In light of this, I’ve never really understood why there is such a push to make topical rare. It seems to me that in practice we’re quite happy with topical sermons being the heart of a preaching programme - as long as those topics occur in consecutive order in a group of biblical chapters and arose from careful exegetical work done by the preacher before he got into the pulpit.
I think Mark B. is on to something.
I agree with your rough balance in the pyramid Lionel but it presumes a clear distinction between each type of preaching.

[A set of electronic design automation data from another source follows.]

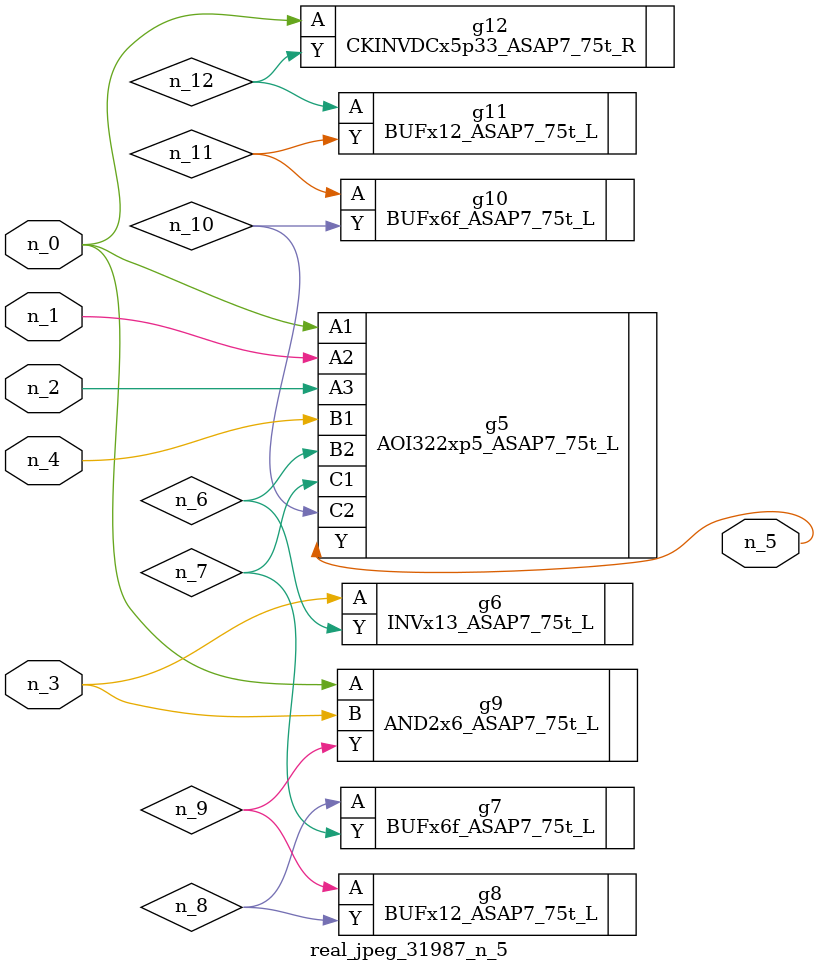
<source format=v>
module real_jpeg_31987_n_5 (n_4, n_0, n_1, n_2, n_3, n_5);

input n_4;
input n_0;
input n_1;
input n_2;
input n_3;

output n_5;

wire n_12;
wire n_8;
wire n_11;
wire n_6;
wire n_7;
wire n_10;
wire n_9;

AOI322xp5_ASAP7_75t_L g5 ( 
.A1(n_0),
.A2(n_1),
.A3(n_2),
.B1(n_4),
.B2(n_6),
.C1(n_7),
.C2(n_10),
.Y(n_5)
);

AND2x6_ASAP7_75t_L g9 ( 
.A(n_0),
.B(n_3),
.Y(n_9)
);

CKINVDCx5p33_ASAP7_75t_R g12 ( 
.A(n_0),
.Y(n_12)
);

INVx13_ASAP7_75t_L g6 ( 
.A(n_3),
.Y(n_6)
);

BUFx6f_ASAP7_75t_L g7 ( 
.A(n_8),
.Y(n_7)
);

BUFx12_ASAP7_75t_L g8 ( 
.A(n_9),
.Y(n_8)
);

BUFx6f_ASAP7_75t_L g10 ( 
.A(n_11),
.Y(n_10)
);

BUFx12_ASAP7_75t_L g11 ( 
.A(n_12),
.Y(n_11)
);


endmodule
</source>
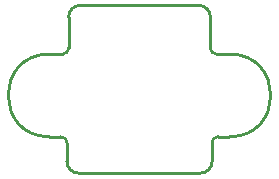
<source format=gko>
G04*
G04 #@! TF.GenerationSoftware,Altium Limited,Altium Designer,21.9.2 (33)*
G04*
G04 Layer_Color=16711935*
%FSLAX25Y25*%
%MOIN*%
G70*
G04*
G04 #@! TF.SameCoordinates,A1AEA960-78A4-4295-AD99-E4789AA04FEB*
G04*
G04*
G04 #@! TF.FilePolarity,Positive*
G04*
G01*
G75*
%ADD10C,0.01000*%
D10*
X23622Y28125D02*
G03*
X19685Y32062I-3937J0D01*
G01*
X-25591Y15779D02*
G03*
X-23622Y17748I0J1969D01*
G01*
X-30000Y15779D02*
G03*
X-30000Y-11779I0J-13780D01*
G01*
X-24185Y-13748D02*
G03*
X-26153Y-11779I-1969J0D01*
G01*
X-24185Y-20001D02*
G03*
X-20248Y-23938I3937J0D01*
G01*
X-19685Y32062D02*
G03*
X-23622Y28125I0J-3937D01*
G01*
X23622Y17748D02*
G03*
X25591Y15779I1969J0D01*
G01*
X30000Y-11779D02*
G03*
X30000Y15779I0J13780D01*
G01*
X20248Y-23938D02*
G03*
X24185Y-20001I0J3937D01*
G01*
X26153Y-11779D02*
G03*
X24185Y-13748I0J-1969D01*
G01*
X23622Y17748D02*
Y28125D01*
X-23622Y17748D02*
Y28125D01*
X-30000Y-11779D02*
X-26153D01*
X24185Y-20001D02*
Y-13748D01*
X-24185Y-20001D02*
Y-13748D01*
X26153Y-11779D02*
X30000D01*
X-19685Y32062D02*
X19685D01*
X25591Y15779D02*
X30000D01*
X-20248Y-23938D02*
X20248D01*
X-30000Y15779D02*
X-25591D01*
M02*

</source>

For example, it is quite easy for a series on a book of the Bible to end up being a topic or a doctrine (tangentally referred to in the passage) each week.
Great post, and I agree in principle.
I am convinced of the necessity of expository preaching, especially through books of the Bible or certain portions of books that capture the main themes. I wonder, however, if we sometimes give topical preaching more criticism than it deserves.
Most of the epistles are occasional documents addressing specific lifestyle and doctrinal needs of a particular congregation or congregations. Yes, they were meant to be circulated, but the original genesis for most the epistles was reports about how they were doing and what kinds of errors they were prone to listen to.
The concern I have is that we will be too dogmatic about expositional preaching and fail to see that the epistles addressed ‘topics’ in a way that first laid down doctrine, then applied it to the life of the congregation. This is pastoral wisdom and sensitivity.
Let me take a slight tangent: it seems like you’ve used the word ‘teaching’ here to mean ‘sermons on Sunday’. Please don’t let us forget that Bible teaching is *much* bigger than that! For while exegesis (to varying levels of depth) is an important skill for all Christians to learn, we also want to teach them to read the Bible *to apply it to their lives*.
So a lot of our Bible teaching will involve pointing people to Jesus in the mundane — something which doesn’t require a lot of exposition of a text as such. So if I am anxious about a situation at work, I might need a brother or sister to remind me of God’s complete acceptance of me and provision for me in the gospel. I need to be reminded of God’s greatness. This isn’t going to take detailed and lengthy exegesis, but it *is* Bible teaching that encourages me to grow more like Jesus.
Hi Stuart - thanks. I was trying to indicate that I saw teaching as broader than just Sunday preaching when I spoke in my original post about the ‘diet’ of Christian teaching being
However - I can see your point that the emphasis of my post and the comments that follow is geared towards Sunday preaching.
Thanks everyone for your comments - it seems that the pyramid can provide a helpful way of distinguishing between different emphases in our teaching, but that it’s important not to separate these types of teaching to the extent that they become mutually exclusive.